= Arthur James (judge) =

British judge

Sir Arthur Evan James, PC, DL (18 May 1916 - 13 May 1976) was a British judge and was a member of the Court of Appeal from 1973 to his death.

==Early life==
James was educated at Caterham School and then at Jesus College, Oxford where he obtained a double first in law followed, in 1939, by a BCL. He joined Middle Temple and was called to the bar in 1939. He married in 1939 and had four children. He joined the army as a private in the Pioneer Corps before being commissioned in the Royal Corps of Signals.

==Judicial career==
He was appointed QC in 1960, Recorder of Grimsby (1961-1963) and Recorder of Derby (1963-1965). He received considerable public attention in 1963 when he appeared for the prosecution in the Great Train Robbery trial.

In 1964, James was asked to chair the statutory inquiry into the circumstances surrounding the Metropolitan Police's Detective Sergeant Harold Challenor's being able to plant evidence and assault suspects. In 1965, he was appointed a High Court Judge, assigned to the Queen's Bench Division. He received the customary knighthood on his appointment.
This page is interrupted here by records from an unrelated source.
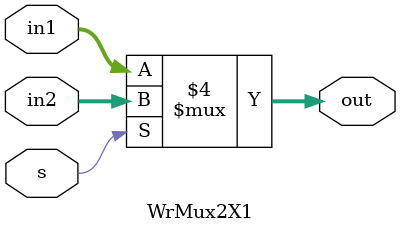
<source format=v>
module WrMux2X1( in1 ,in2,s,out);

input [4:0] in1 ,in2;
input s;
output reg [4:0] out;
always @ (*)
begin
if(s==0)
	out=in1;
	
else 
	out=in2;


end


endmodule 
</source>
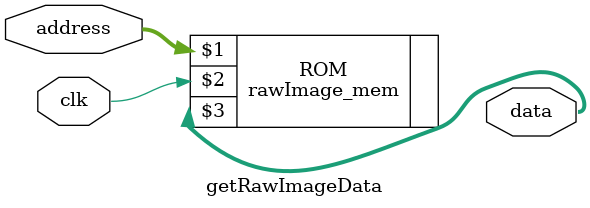
<source format=sv>
module getRawImageData(
	input clk,
	input [17:0] address,
	output logic [7:0] data);
						
	rawImage_mem ROM (address, clk, data);
endmodule
</source>
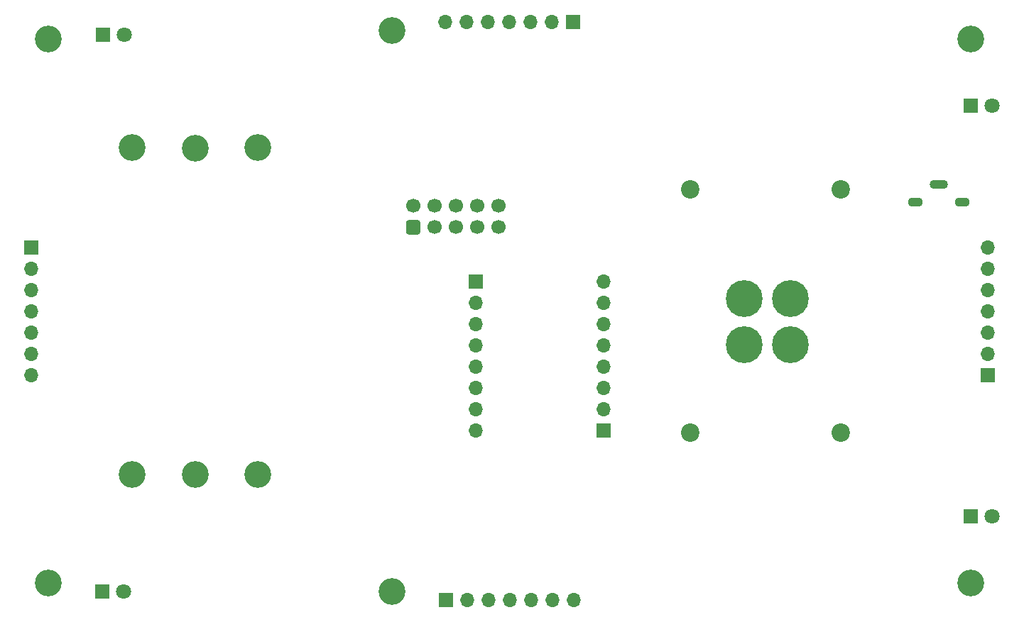
<source format=gbs>
G04 #@! TF.GenerationSoftware,KiCad,Pcbnew,5.99.0-unknown-15c4a7b06~104~ubuntu18.04.1*
G04 #@! TF.CreationDate,2020-09-30T21:22:09+01:00*
G04 #@! TF.ProjectId,nesta proto 2.1,6e657374-6120-4707-926f-746f20322e31,rev?*
G04 #@! TF.SameCoordinates,Original*
G04 #@! TF.FileFunction,Soldermask,Bot*
G04 #@! TF.FilePolarity,Negative*
%FSLAX46Y46*%
G04 Gerber Fmt 4.6, Leading zero omitted, Abs format (unit mm)*
G04 Created by KiCad (PCBNEW 5.99.0-unknown-15c4a7b06~104~ubuntu18.04.1) date 2020-09-30 21:22:09*
%MOMM*%
%LPD*%
G01*
G04 APERTURE LIST*
%ADD10C,3.200000*%
%ADD11C,4.400000*%
%ADD12C,0.700000*%
%ADD13R,1.800000X1.800000*%
%ADD14C,1.800000*%
%ADD15R,1.700000X1.700000*%
%ADD16O,1.700000X1.700000*%
%ADD17C,2.200000*%
%ADD18C,1.700000*%
%ADD19O,2.200000X1.100000*%
%ADD20O,1.800000X1.100000*%
G04 APERTURE END LIST*
D10*
X105000000Y-133000000D03*
X205000000Y-146000000D03*
X95000000Y-81000000D03*
X112500000Y-94050000D03*
D11*
X178000000Y-112000000D03*
D12*
X176833274Y-113166726D03*
X176833274Y-110833274D03*
X179166726Y-113166726D03*
X179166726Y-110833274D03*
X179650000Y-112000000D03*
X176350000Y-112000000D03*
X178000000Y-113650000D03*
X178000000Y-110350000D03*
X176833274Y-116333274D03*
X178000000Y-119150000D03*
X179166726Y-118666726D03*
X176350000Y-117500000D03*
X178000000Y-115850000D03*
D11*
X178000000Y-117500000D03*
D12*
X176833274Y-118666726D03*
X179166726Y-116333274D03*
X179650000Y-117500000D03*
D10*
X120000000Y-133000000D03*
D13*
X101500000Y-80500000D03*
D14*
X104040000Y-80500000D03*
D10*
X136000000Y-147000000D03*
X105000000Y-94000000D03*
D15*
X146000000Y-110000000D03*
D16*
X146000000Y-112540000D03*
X146000000Y-115080000D03*
X146000000Y-117620000D03*
X146000000Y-120160000D03*
X146000000Y-122700000D03*
X146000000Y-125240000D03*
X146000000Y-127780000D03*
D15*
X157600000Y-79000000D03*
D16*
X155060000Y-79000000D03*
X152520000Y-79000000D03*
X149980000Y-79000000D03*
X147440000Y-79000000D03*
X144900000Y-79000000D03*
X142360000Y-79000000D03*
D13*
X101460000Y-147000000D03*
D14*
X104000000Y-147000000D03*
D17*
X189500000Y-128000000D03*
D15*
X93000000Y-105880000D03*
D16*
X93000000Y-108420000D03*
X93000000Y-110960000D03*
X93000000Y-113500000D03*
X93000000Y-116040000D03*
X93000000Y-118580000D03*
X93000000Y-121120000D03*
D10*
X136000000Y-80000000D03*
X112500000Y-133000000D03*
X95000000Y-146000000D03*
D17*
X171500000Y-128000000D03*
D10*
X205000000Y-81000000D03*
D17*
X189500000Y-99000000D03*
X171500000Y-99000000D03*
D12*
X182333274Y-116333274D03*
X183500000Y-115850000D03*
X184666726Y-116333274D03*
X184666726Y-118666726D03*
D11*
X183500000Y-117500000D03*
D12*
X181850000Y-117500000D03*
X182333274Y-118666726D03*
X185150000Y-117500000D03*
X183500000Y-119150000D03*
D13*
X205000000Y-89000000D03*
D14*
X207540000Y-89000000D03*
D15*
X142380000Y-148000000D03*
D16*
X144920000Y-148000000D03*
X147460000Y-148000000D03*
X150000000Y-148000000D03*
X152540000Y-148000000D03*
X155080000Y-148000000D03*
X157620000Y-148000000D03*
G36*
G01*
X139100000Y-104350000D02*
X137900000Y-104350000D01*
G75*
G02*
X137650000Y-104100000I0J250000D01*
G01*
X137650000Y-102900000D01*
G75*
G02*
X137900000Y-102650000I250000J0D01*
G01*
X139100000Y-102650000D01*
G75*
G02*
X139350000Y-102900000I0J-250000D01*
G01*
X139350000Y-104100000D01*
G75*
G02*
X139100000Y-104350000I-250000J0D01*
G01*
G37*
D18*
X138500000Y-100960000D03*
X141040000Y-103500000D03*
X141040000Y-100960000D03*
X143580000Y-103500000D03*
X143580000Y-100960000D03*
X146120000Y-103500000D03*
X146120000Y-100960000D03*
X148660000Y-103500000D03*
X148660000Y-100960000D03*
D15*
X207000000Y-121120000D03*
D16*
X207000000Y-118580000D03*
X207000000Y-116040000D03*
X207000000Y-113500000D03*
X207000000Y-110960000D03*
X207000000Y-108420000D03*
X207000000Y-105880000D03*
D19*
X201200000Y-98375000D03*
D20*
X204000000Y-100525000D03*
X198400000Y-100525000D03*
D12*
X183500000Y-113650000D03*
X181850000Y-112000000D03*
X185150000Y-112000000D03*
X184666726Y-110833274D03*
X183500000Y-110350000D03*
X182333274Y-110833274D03*
X182333274Y-113166726D03*
X184666726Y-113166726D03*
D11*
X183500000Y-112000000D03*
D13*
X205000000Y-138000000D03*
D14*
X207540000Y-138000000D03*
D15*
X161240000Y-127780000D03*
D16*
X161240000Y-125240000D03*
X161240000Y-122700000D03*
X161240000Y-120160000D03*
X161240000Y-117620000D03*
X161240000Y-115080000D03*
X161240000Y-112540000D03*
X161240000Y-110000000D03*
D10*
X120000000Y-94000000D03*
M02*

</source>
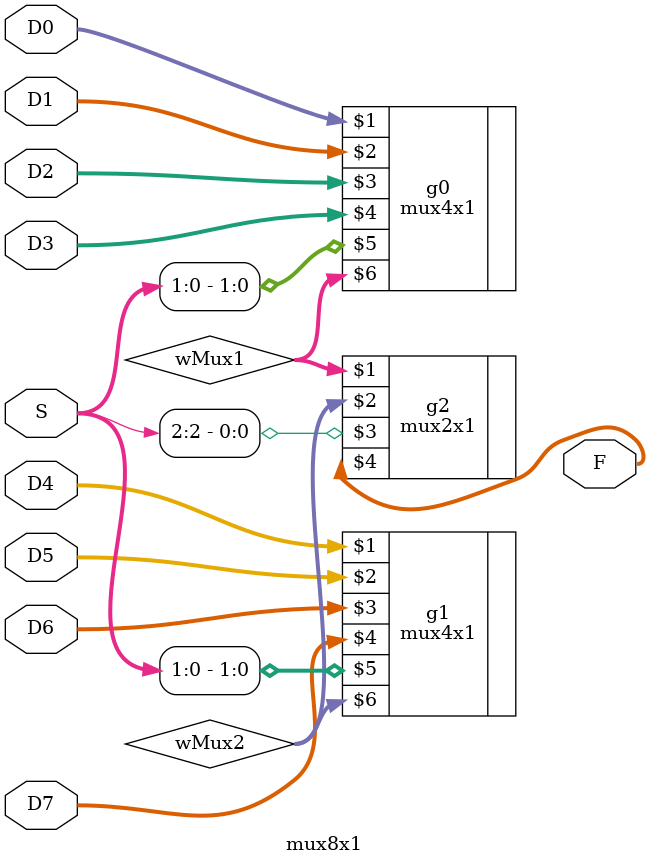
<source format=v>
module mux8x1(D0,D1,D2,D3,D4,D5,D6,D7,S,F);
input [31:0] D0,D1,D2,D3,D4,D5,D6,D7;
input [2:0]S;
output [31:0]F;

	wire [31:0] wMux1;
	wire [31:0] wMux2;
	mux4x1 g0(D0,D1,D2,D3,S[1:0],wMux1);
	mux4x1 g1(D4,D5,D6,D7,S[1:0],wMux2);
	mux2x1 g2(wMux1,wMux2,S[2],F);
	
endmodule 
</source>
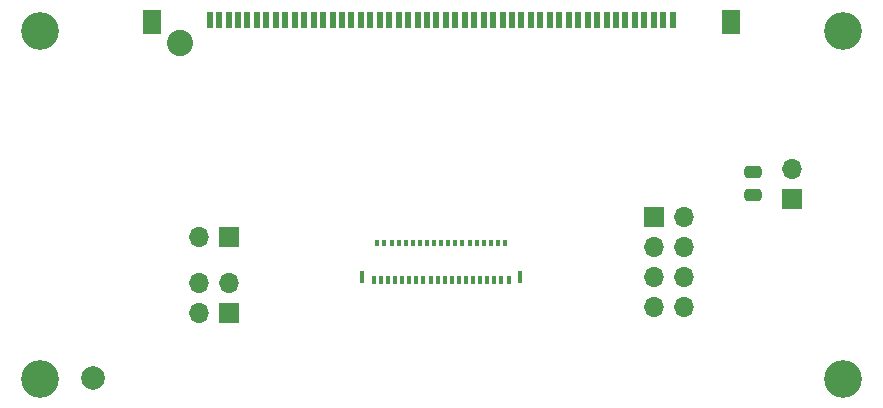
<source format=gbr>
%TF.GenerationSoftware,KiCad,Pcbnew,(7.0.0)*%
%TF.CreationDate,2023-08-31T15:59:46+04:00*%
%TF.ProjectId,RD53B_Quad_ZIF_to_ERF8_Data_Adapter,52443533-425f-4517-9561-645f5a49465f,V0*%
%TF.SameCoordinates,Original*%
%TF.FileFunction,Soldermask,Top*%
%TF.FilePolarity,Negative*%
%FSLAX46Y46*%
G04 Gerber Fmt 4.6, Leading zero omitted, Abs format (unit mm)*
G04 Created by KiCad (PCBNEW (7.0.0)) date 2023-08-31 15:59:46*
%MOMM*%
%LPD*%
G01*
G04 APERTURE LIST*
G04 Aperture macros list*
%AMRoundRect*
0 Rectangle with rounded corners*
0 $1 Rounding radius*
0 $2 $3 $4 $5 $6 $7 $8 $9 X,Y pos of 4 corners*
0 Add a 4 corners polygon primitive as box body*
4,1,4,$2,$3,$4,$5,$6,$7,$8,$9,$2,$3,0*
0 Add four circle primitives for the rounded corners*
1,1,$1+$1,$2,$3*
1,1,$1+$1,$4,$5*
1,1,$1+$1,$6,$7*
1,1,$1+$1,$8,$9*
0 Add four rect primitives between the rounded corners*
20,1,$1+$1,$2,$3,$4,$5,0*
20,1,$1+$1,$4,$5,$6,$7,0*
20,1,$1+$1,$6,$7,$8,$9,0*
20,1,$1+$1,$8,$9,$2,$3,0*%
G04 Aperture macros list end*
%ADD10R,1.700000X1.700000*%
%ADD11O,1.700000X1.700000*%
%ADD12C,2.220000*%
%ADD13R,0.500000X1.480000*%
%ADD14R,1.500000X2.000000*%
%ADD15C,3.200000*%
%ADD16RoundRect,0.250000X0.475000X-0.250000X0.475000X0.250000X-0.475000X0.250000X-0.475000X-0.250000X0*%
%ADD17R,0.300000X0.700000*%
%ADD18R,0.300000X0.500000*%
%ADD19R,0.350000X1.000000*%
%ADD20C,2.000000*%
G04 APERTURE END LIST*
D10*
%TO.C,J2*%
X134420499Y-104471999D03*
D11*
X131880499Y-104471999D03*
%TD*%
D12*
%TO.C,J5*%
X130310500Y-88010000D03*
D13*
X132820499Y-86069999D03*
X133620499Y-86069999D03*
X134420499Y-86069999D03*
X135220499Y-86069999D03*
X136020499Y-86069999D03*
X136820499Y-86069999D03*
X137620499Y-86069999D03*
X138420499Y-86069999D03*
X139220499Y-86069999D03*
X140020499Y-86069999D03*
X140820499Y-86069999D03*
X141620499Y-86069999D03*
X142420499Y-86069999D03*
X143220499Y-86069999D03*
X144020499Y-86069999D03*
X144820499Y-86069999D03*
X145620499Y-86069999D03*
X146420499Y-86069999D03*
X147220499Y-86069999D03*
X148020499Y-86069999D03*
X148820499Y-86069999D03*
X149620499Y-86069999D03*
X150420499Y-86069999D03*
X151220499Y-86069999D03*
X152020499Y-86069999D03*
X152820499Y-86069999D03*
X153620499Y-86069999D03*
X154420499Y-86069999D03*
X155220499Y-86069999D03*
X156020499Y-86069999D03*
X156820499Y-86069999D03*
X157620499Y-86069999D03*
X158420499Y-86069999D03*
X159220499Y-86069999D03*
X160020499Y-86069999D03*
X160820499Y-86069999D03*
X161620499Y-86069999D03*
X162420499Y-86069999D03*
X163220499Y-86069999D03*
X164020499Y-86069999D03*
X164820499Y-86069999D03*
X165620499Y-86069999D03*
X166420499Y-86069999D03*
X167220499Y-86069999D03*
X168020499Y-86069999D03*
X168820499Y-86069999D03*
X169620499Y-86069999D03*
X170420499Y-86069999D03*
X171220499Y-86069999D03*
X172020499Y-86069999D03*
D14*
X127920499Y-86209999D03*
X176920499Y-86209999D03*
%TD*%
D15*
%TO.C,*%
X118448000Y-116510000D03*
%TD*%
%TO.C,*%
X186448000Y-87010000D03*
%TD*%
D16*
%TO.C,C1*%
X178790000Y-100886000D03*
X178790000Y-98986000D03*
%TD*%
D17*
%TO.C,J_conn1*%
X146720499Y-108088500D03*
D18*
X147020499Y-104988500D03*
D17*
X147320499Y-108088500D03*
D18*
X147620499Y-104988500D03*
D17*
X147920499Y-108088500D03*
D18*
X148220499Y-104988500D03*
D17*
X148520499Y-108088500D03*
D18*
X148820499Y-104988500D03*
D17*
X149120499Y-108088500D03*
D18*
X149420499Y-104988500D03*
D17*
X149720499Y-108088500D03*
D18*
X150020499Y-104988500D03*
D17*
X150320499Y-108088500D03*
D18*
X150620499Y-104988500D03*
D17*
X150920499Y-108088500D03*
D18*
X151220499Y-104988500D03*
D17*
X151520499Y-108088500D03*
D18*
X151820499Y-104988500D03*
D17*
X152120499Y-108088500D03*
D18*
X152420499Y-104988500D03*
D17*
X152720499Y-108088500D03*
D18*
X153020499Y-104988500D03*
D17*
X153320499Y-108088500D03*
D18*
X153620499Y-104988500D03*
D17*
X153920499Y-108088500D03*
D18*
X154220499Y-104988500D03*
D17*
X154520499Y-108088500D03*
D18*
X154820499Y-104988500D03*
D17*
X155120499Y-108088500D03*
D18*
X155420499Y-104988500D03*
D17*
X155720499Y-108088500D03*
D18*
X156020499Y-104988500D03*
D17*
X156320499Y-108088500D03*
D18*
X156620499Y-104988500D03*
D17*
X156920499Y-108088500D03*
D18*
X157220499Y-104988500D03*
D17*
X157520499Y-108088500D03*
D18*
X157820499Y-104988500D03*
D17*
X158120499Y-108088500D03*
D19*
X145720499Y-107838500D03*
X159120499Y-107838500D03*
%TD*%
D10*
%TO.C,J4*%
X170420499Y-102799999D03*
D11*
X172960499Y-102799999D03*
X170420499Y-105339999D03*
X172960499Y-105339999D03*
X170420499Y-107879999D03*
X172960499Y-107879999D03*
X170420499Y-110419999D03*
X172960499Y-110419999D03*
%TD*%
D10*
%TO.C,J3*%
X134420499Y-110886999D03*
D11*
X131880499Y-110886999D03*
X134420499Y-108346999D03*
X131880499Y-108346999D03*
%TD*%
D15*
%TO.C,*%
X118448000Y-87010000D03*
%TD*%
D10*
%TO.C,J6*%
X182086999Y-101249999D03*
D11*
X182086999Y-98709999D03*
%TD*%
D20*
%TO.C,REF\u002A\u002A*%
X122972000Y-116430000D03*
%TD*%
D15*
%TO.C,*%
X186448000Y-116510000D03*
%TD*%
M02*

</source>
He was elected to an honorary fellowship of Jesus College in 1972. He was promoted to the Court of Appeal in 1973 and was sworn as a member of the Privy Council accordingly.

He had a reputation as a hard-working judge. When he was a member of the Court of Appeal, it was once said (albeit with some exaggeration) that James made more decisions on criminal cases than the rest of his fellow judges put together, when taking into account decisions made without open court hearings.

He was a member of the Parole Board from its foundation in 1967 to 1970 (serving as deputy-chairman in 1970). He chaired the 1971 Tribunal of Enquiry into the failure of the Vehicle and General Insurance Company. He later led the committee considering the distribution of work between the Crown Court and the magistrates' courts, which reported in 1976.

He was appointed deputy lieutenant for the County of Warwickshire in 1967, and was a trustee of the Barber Institute of Fine Arts from 1974 until his death.

He always considered himself to be a Birmingham man and continued to live there despite his judicial appointments in various locations.